::: Data supplied :::

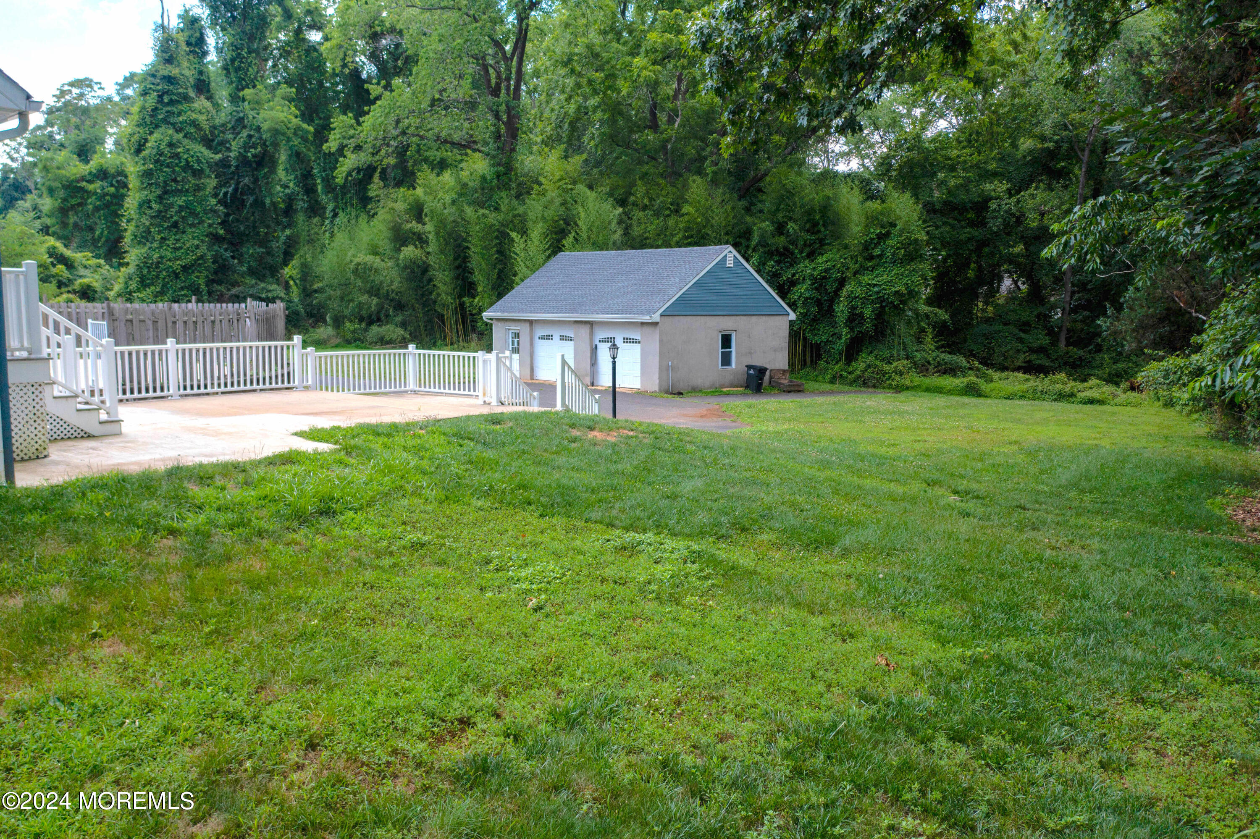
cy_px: 420
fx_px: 980
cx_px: 630
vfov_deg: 46.4
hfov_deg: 65.5
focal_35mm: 28
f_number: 3.2
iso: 100
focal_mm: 10.26
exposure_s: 1/1000
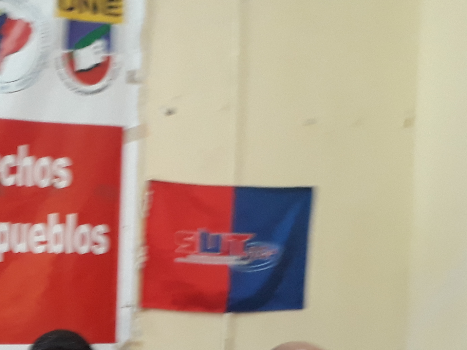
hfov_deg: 23.1
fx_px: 1093
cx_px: -7
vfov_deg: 17.6
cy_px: 377
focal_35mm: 81
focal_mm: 3.6
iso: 160
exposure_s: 1/30
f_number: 1.9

:::

#### Task to carry out:
Your task is to restate word for word the lines from the one containing "hfov_deg: 65.5" through the last line of the data, both ends included, with no pictures.

#### Output for this task:
hfov_deg: 65.5
focal_35mm: 28
f_number: 3.2
iso: 100
focal_mm: 10.26
exposure_s: 1/1000
hfov_deg: 23.1
fx_px: 1093
cx_px: -7
vfov_deg: 17.6
cy_px: 377
focal_35mm: 81
focal_mm: 3.6
iso: 160
exposure_s: 1/30
f_number: 1.9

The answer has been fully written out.